| Task statement |
Translate this sentence from the text about 2022 into Spanish: "I'm hoping 2023 brings consistency & community."

[Text under study]

2022's been a disorienting whirlwind: a second cross-country move just eight months after the first, three different startups (including one spectacular implosion), too many Sunday afternoons at Public Records, cute new friends, my first ultramarathon, and a lil skeptical toe-dipping into web3.


I'm hoping 2023 brings consistency & community. So much has been in flux since I left Providence in July 2021 that I'm really craving not just stability but familiarity. I wanna have a routine—places I go, people I see—that I can rely on. Constant discovery and exploration are wonderful! But gosh I am tired.  


This week I've been digging back into some older favorites. Julia Jacklin's "Don't Know How to Keep Loving You" is forever somewhere near the top of my "emotionally devastate yourself for no reason" playlist, just beneath Big Thief's "Not" but slighly above iamthecoffin's "Happy Valentines Day."

We've got every shade of grief.

[/Text under study]
[Records shown]

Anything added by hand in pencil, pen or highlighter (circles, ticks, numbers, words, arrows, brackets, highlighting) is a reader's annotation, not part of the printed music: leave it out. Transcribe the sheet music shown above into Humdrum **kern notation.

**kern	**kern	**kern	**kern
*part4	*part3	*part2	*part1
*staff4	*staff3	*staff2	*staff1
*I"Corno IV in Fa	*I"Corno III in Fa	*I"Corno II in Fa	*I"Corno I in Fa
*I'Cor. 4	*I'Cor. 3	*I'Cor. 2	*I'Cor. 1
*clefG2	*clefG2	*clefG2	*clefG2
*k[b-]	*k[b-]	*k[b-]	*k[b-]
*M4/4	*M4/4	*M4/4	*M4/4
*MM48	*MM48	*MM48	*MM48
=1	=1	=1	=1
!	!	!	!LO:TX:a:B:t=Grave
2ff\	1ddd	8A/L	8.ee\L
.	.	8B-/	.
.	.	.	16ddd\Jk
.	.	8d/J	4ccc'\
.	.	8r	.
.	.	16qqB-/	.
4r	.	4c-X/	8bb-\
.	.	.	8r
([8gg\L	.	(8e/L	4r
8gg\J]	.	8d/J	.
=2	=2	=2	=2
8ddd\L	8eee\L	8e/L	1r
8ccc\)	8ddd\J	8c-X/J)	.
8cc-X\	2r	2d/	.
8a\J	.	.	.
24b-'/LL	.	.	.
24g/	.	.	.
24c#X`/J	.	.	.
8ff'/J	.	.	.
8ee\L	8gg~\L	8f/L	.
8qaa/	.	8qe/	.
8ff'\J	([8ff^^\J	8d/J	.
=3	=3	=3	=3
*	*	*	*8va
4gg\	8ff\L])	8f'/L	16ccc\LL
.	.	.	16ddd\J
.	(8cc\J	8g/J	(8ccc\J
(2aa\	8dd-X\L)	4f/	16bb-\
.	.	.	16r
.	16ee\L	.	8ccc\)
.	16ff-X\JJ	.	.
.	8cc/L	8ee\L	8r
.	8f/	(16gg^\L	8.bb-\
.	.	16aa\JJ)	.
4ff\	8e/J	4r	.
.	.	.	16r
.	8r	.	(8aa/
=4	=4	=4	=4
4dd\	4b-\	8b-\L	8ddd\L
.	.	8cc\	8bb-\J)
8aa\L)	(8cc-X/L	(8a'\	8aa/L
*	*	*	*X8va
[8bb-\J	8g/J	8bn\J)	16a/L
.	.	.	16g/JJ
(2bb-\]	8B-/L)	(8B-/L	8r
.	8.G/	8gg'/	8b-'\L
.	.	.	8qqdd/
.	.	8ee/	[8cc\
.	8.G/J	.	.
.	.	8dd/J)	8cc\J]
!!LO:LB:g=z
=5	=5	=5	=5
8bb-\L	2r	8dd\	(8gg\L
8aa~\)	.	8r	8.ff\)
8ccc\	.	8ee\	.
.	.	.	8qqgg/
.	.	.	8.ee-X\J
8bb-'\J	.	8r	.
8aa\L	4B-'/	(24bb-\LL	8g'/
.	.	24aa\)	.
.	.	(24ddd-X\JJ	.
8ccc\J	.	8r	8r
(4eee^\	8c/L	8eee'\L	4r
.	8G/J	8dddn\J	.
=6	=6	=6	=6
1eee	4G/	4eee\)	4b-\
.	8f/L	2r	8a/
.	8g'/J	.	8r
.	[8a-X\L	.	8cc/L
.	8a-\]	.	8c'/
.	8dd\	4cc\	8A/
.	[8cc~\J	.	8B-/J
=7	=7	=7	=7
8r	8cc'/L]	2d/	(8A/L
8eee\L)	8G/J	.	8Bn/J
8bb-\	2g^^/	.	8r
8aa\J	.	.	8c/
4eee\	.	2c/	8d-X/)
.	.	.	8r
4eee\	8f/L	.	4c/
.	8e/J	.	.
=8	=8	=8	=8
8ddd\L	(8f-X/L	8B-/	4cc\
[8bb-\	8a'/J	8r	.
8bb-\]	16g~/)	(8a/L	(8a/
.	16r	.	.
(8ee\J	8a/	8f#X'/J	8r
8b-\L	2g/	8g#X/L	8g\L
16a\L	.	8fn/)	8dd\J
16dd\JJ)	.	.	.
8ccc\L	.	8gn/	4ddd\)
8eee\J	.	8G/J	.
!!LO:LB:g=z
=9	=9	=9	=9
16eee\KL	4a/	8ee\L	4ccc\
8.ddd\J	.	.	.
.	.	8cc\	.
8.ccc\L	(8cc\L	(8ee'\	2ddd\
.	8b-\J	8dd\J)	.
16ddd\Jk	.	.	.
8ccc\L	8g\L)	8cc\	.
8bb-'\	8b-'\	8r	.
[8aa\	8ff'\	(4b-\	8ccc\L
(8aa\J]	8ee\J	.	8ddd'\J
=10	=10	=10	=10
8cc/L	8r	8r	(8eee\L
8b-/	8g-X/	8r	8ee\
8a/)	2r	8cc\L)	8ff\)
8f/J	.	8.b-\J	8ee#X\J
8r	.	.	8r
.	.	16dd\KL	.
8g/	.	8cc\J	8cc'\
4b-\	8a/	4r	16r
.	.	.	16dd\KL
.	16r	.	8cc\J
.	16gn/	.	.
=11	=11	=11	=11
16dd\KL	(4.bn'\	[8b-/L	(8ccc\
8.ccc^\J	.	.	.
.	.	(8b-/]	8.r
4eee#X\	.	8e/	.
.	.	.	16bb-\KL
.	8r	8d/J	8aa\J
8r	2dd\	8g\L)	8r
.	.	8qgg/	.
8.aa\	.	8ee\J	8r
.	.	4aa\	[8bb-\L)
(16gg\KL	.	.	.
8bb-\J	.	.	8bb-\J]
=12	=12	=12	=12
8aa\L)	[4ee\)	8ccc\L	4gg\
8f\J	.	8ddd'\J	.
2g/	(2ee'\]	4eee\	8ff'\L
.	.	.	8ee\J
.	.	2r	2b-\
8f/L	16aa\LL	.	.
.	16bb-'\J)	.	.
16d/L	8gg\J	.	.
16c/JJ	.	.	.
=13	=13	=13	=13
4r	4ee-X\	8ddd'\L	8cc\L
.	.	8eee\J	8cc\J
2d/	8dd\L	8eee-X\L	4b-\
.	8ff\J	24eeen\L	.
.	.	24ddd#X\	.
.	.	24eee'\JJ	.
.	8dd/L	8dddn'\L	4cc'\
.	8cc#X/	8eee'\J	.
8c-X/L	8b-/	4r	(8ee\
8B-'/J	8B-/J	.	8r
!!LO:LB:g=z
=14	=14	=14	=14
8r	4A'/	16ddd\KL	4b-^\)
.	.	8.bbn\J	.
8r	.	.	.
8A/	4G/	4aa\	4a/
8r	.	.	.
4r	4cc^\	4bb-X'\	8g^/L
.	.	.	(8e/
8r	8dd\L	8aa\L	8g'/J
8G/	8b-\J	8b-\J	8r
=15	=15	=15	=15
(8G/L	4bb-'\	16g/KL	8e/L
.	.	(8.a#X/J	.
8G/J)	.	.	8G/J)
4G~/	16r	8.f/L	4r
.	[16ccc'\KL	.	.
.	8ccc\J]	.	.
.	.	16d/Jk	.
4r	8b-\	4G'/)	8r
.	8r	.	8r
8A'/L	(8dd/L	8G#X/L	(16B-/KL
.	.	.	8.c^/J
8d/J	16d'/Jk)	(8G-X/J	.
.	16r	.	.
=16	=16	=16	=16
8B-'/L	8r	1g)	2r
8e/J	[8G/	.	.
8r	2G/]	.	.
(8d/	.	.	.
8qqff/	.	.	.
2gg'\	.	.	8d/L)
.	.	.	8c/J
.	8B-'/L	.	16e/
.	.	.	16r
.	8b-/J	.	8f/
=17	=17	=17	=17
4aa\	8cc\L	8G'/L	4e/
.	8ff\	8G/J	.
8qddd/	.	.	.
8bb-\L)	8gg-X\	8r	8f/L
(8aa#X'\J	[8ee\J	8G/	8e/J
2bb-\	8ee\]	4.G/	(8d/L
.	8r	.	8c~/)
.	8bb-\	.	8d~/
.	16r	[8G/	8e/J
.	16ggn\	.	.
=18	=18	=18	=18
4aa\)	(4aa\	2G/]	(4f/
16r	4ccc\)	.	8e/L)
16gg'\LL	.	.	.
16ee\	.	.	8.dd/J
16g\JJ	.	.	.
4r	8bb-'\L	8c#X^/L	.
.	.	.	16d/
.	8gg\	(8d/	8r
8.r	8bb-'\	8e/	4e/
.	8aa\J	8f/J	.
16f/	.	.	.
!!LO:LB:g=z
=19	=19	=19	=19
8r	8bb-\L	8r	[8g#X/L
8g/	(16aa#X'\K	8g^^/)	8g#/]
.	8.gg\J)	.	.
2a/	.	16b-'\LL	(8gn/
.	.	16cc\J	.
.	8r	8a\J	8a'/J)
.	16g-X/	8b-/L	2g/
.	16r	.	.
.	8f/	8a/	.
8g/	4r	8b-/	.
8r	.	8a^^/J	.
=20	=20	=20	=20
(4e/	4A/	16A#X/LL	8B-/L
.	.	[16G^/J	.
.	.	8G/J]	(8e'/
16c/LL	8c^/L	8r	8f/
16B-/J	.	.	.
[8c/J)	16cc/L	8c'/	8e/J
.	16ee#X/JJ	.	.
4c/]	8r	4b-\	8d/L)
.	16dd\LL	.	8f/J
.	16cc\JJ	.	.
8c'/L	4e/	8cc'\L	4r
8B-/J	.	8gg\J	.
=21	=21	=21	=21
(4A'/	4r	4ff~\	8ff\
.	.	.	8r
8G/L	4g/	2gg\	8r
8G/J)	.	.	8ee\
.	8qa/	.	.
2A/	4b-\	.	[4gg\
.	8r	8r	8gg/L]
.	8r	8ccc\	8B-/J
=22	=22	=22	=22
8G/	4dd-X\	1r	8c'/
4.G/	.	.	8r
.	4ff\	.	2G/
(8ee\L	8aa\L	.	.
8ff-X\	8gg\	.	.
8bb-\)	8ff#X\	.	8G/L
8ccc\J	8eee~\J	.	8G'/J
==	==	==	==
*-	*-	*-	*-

[/Records shown]

| Answer for the task |
Espero que 2023 traiga constancia y comunidad.